The biggest appeal of twitter for me is being able to get insights into the
technologies of my interest from the very people that develop and maintain
them. Many of those developers, however, do not have the time or willingness
to run a blog. And twitter, due to its short and straightforward format, is
where they can easily engage in discussions and express opinions, from which
I, the lurker, can extract applicable knowledge.
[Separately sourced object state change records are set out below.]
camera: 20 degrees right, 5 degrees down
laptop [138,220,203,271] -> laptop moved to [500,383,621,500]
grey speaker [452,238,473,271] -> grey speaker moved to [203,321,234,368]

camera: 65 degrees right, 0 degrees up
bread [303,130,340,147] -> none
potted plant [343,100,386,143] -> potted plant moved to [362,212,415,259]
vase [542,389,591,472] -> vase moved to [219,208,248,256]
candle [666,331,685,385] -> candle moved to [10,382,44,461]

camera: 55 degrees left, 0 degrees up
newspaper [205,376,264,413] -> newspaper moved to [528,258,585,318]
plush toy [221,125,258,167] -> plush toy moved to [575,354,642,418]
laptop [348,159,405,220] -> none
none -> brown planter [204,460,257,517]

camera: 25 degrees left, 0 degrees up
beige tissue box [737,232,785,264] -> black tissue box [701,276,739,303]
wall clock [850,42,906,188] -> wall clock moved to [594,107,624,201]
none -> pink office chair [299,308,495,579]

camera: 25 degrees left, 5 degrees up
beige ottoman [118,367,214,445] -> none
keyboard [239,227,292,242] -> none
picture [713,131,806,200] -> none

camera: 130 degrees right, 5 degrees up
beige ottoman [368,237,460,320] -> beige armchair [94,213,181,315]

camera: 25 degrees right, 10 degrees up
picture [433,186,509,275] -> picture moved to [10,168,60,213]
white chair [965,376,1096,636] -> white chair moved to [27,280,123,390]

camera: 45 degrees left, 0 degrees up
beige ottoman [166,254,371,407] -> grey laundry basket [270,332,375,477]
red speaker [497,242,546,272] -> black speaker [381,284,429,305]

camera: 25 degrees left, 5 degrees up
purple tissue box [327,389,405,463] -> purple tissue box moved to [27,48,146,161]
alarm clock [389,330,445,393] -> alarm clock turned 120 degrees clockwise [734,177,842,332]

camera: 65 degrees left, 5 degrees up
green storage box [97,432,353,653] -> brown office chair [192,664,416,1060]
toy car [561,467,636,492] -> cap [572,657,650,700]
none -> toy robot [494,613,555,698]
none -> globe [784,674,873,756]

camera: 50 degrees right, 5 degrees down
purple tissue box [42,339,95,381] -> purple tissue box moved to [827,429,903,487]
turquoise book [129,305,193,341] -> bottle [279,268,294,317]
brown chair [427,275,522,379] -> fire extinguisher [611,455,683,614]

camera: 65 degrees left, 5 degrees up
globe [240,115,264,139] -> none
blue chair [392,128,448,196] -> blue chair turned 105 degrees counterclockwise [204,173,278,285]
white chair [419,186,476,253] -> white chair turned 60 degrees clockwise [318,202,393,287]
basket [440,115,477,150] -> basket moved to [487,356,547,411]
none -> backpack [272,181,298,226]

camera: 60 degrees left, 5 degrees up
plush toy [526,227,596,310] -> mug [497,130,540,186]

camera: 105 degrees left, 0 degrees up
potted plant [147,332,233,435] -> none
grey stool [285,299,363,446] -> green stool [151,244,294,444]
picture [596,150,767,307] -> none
The down side is that the
same twitter format encourages the quantity-over-quality attitude, which
results in me, the lurker, having to dig through layers of idle talk,
announcements, and retweets.

> the shorter the format the worse it gets

I tried looking into longer-format platforms, namely medium, but much of the
content there is either surface-level or does not instill confidence in its
credibility.

Anyway, thanks for the great reply, it has certainly helped me build a clearer
picture of what to expect, should I decide to join twitter. I guess, I should
just stick to HN without needlessly dispersing my focus.

------
catacombs
> Is being a part of the professional twitter community worth the hustle of
> having to filter out all that distracting twitter noise?

Not really. My biggest piece of advice: never tweet.

With Twitter becoming a social commentary behemoth, all it takes is posting
the wrong thing to have a mob after you.

I have an account for reading and posting things related to my work. I never
make personal posts because, frankly, who cares?